The Book of the Zodiac (ࡎࡐࡀࡓ ࡌࡀࡋࡅࡀࡔࡉࡀ; Modern Mandaic: Asfar Malwāši) is a Mandaean text. It covers Mandaean astrology in great detail. The book is used to obtain a Mandaean's baptismal name (malwasha). It is also an important source on Mandaean numerology.

==Manuscripts and translations==
An English translation of the text, based on Manuscript 31 of the Drower Collection (DC 31), was published by E. S. Drower in 1949. The manuscript is a kurasa, or unbound manuscript consisting of loose sheets.

Buckley has also located a privately held copy of the Book of the Zodiac dating from 1919, which belonged to Lamea Abbas Amara in San Diego.

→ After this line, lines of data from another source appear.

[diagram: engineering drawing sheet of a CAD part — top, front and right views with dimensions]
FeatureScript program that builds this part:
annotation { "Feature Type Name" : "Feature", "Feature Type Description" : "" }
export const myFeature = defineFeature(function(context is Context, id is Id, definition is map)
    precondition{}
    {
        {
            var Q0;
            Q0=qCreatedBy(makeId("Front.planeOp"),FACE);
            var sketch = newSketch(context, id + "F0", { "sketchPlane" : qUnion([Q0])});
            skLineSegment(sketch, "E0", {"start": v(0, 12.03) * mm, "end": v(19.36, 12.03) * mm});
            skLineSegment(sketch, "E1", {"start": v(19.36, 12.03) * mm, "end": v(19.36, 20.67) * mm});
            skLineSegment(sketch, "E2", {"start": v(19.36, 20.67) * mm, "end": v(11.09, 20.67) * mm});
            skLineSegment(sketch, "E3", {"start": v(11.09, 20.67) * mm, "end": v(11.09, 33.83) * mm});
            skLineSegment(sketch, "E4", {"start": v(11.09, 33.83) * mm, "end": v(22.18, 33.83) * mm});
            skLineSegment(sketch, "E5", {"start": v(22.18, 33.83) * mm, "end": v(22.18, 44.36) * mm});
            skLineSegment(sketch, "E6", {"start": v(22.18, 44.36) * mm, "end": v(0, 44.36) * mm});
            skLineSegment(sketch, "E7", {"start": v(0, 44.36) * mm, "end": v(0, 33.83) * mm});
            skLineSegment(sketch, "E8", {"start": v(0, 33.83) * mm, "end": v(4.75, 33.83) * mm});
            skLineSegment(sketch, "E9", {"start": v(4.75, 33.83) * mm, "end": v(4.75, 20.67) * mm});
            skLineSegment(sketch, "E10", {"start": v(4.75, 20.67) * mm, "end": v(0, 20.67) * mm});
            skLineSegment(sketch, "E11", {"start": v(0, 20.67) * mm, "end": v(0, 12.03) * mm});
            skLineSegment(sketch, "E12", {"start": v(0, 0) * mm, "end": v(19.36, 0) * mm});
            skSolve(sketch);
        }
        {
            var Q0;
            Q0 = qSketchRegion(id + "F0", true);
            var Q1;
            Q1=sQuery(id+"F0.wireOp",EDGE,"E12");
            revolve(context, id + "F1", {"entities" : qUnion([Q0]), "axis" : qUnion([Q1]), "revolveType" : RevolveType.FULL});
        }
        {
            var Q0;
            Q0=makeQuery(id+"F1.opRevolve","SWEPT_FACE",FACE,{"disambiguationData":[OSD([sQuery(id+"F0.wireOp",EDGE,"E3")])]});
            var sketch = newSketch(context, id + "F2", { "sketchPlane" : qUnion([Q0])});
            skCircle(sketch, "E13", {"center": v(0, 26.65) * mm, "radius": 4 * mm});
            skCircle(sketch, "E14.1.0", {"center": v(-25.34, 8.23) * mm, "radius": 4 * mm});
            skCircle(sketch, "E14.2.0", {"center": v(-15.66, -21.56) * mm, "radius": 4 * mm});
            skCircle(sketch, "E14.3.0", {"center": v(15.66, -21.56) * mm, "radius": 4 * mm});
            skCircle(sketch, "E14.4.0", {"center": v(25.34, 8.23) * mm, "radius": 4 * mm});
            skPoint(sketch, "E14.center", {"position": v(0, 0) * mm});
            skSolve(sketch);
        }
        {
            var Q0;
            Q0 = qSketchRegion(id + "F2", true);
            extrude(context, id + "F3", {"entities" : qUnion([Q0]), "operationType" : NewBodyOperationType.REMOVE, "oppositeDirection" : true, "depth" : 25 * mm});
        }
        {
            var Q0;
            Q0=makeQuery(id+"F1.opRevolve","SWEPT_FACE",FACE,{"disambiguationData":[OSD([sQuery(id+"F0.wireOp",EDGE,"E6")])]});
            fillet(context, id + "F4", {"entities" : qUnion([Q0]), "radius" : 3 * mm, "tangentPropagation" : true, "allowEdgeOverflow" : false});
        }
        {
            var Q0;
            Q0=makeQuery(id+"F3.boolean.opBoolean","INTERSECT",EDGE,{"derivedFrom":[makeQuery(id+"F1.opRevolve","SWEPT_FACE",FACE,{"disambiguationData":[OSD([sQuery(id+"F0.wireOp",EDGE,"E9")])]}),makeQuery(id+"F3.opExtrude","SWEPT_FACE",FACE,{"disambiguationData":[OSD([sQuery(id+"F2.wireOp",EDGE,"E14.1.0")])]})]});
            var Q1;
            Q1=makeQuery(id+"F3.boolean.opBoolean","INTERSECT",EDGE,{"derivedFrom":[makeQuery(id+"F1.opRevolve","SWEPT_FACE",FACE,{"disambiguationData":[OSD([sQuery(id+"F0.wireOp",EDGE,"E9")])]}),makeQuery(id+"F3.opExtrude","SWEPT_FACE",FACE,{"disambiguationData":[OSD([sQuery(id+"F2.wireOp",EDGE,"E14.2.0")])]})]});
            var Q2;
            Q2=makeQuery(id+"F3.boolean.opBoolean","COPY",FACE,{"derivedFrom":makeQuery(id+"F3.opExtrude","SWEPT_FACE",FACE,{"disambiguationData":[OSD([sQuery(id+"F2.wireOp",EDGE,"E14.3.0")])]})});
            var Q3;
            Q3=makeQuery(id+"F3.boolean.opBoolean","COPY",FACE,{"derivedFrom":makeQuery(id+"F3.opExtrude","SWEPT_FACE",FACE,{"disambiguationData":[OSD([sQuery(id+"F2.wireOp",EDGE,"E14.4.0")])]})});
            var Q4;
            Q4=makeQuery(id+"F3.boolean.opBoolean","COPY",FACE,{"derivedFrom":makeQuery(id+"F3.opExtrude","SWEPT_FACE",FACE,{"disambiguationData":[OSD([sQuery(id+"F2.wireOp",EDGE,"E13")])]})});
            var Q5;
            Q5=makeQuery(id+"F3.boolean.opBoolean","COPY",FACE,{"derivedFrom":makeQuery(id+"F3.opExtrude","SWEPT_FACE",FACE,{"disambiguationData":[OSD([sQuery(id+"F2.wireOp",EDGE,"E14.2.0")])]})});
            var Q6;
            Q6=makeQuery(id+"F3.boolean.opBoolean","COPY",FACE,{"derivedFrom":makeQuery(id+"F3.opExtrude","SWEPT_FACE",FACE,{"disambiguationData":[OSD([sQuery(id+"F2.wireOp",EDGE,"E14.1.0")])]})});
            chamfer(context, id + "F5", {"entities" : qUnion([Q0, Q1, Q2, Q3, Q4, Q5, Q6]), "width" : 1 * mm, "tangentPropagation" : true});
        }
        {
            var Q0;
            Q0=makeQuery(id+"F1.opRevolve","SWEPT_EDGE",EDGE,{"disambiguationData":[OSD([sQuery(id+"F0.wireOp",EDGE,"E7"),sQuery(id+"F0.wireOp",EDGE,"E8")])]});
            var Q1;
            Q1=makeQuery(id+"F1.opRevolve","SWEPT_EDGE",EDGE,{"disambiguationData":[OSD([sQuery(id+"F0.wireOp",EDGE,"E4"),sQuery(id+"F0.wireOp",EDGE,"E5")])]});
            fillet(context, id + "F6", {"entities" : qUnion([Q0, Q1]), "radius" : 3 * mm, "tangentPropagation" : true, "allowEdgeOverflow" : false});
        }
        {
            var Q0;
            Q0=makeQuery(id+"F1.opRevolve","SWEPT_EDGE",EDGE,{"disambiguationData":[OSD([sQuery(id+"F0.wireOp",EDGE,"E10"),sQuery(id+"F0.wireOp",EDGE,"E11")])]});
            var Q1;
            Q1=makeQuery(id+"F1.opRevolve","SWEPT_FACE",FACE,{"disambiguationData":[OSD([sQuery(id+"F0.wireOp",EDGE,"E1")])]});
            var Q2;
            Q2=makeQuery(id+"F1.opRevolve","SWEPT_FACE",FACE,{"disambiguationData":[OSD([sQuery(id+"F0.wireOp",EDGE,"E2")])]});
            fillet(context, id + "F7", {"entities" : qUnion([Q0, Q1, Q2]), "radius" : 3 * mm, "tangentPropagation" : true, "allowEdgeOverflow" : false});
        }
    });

There is also a manuscript of the Book of the Zodiac from 1789 CE that is currently held at the Bibliothèque National in Paris, which was used by Drower and may have also been used by Nicolas Siouffi.

==Contents==
Drower's manuscript (DC 31) consists of 289 pages in Mandaic. There are 20 individual books or sections, which are:

- Book 1: The Book of the Signs of the Zodiac for Men
- Book 2: The Book of the Signs of the Zodiac for Women
- Book 3: The Book of Stars
- Book 4: lists of astrological terms and calculations
- Book 5: The Book of the Moon
- Book 6: charms against evil spirits
- Book 7: charms against evil spirits
- Book 8: The Days of the Month
- Book 9: illnesses
- Book 10: astrological information
- Book 11: selecting days for certain activities
- Book 12: The Opening of a Door
- Book 13: predictions
- Book 14: predictions
- Book 15: predictions
- Book 16: predictions
- Book 17: geographical regions governed by the planets and zodiac signs
- Book 18: predictions
- Book 19: transits of Saturn, halos of the sun, meteors and comets, and rainfall
- Book 20: meteorology

There is also an appendix (labeled as Part II in Drower's text) that discusses omens, predictions, remedies, eclipses, and other topics.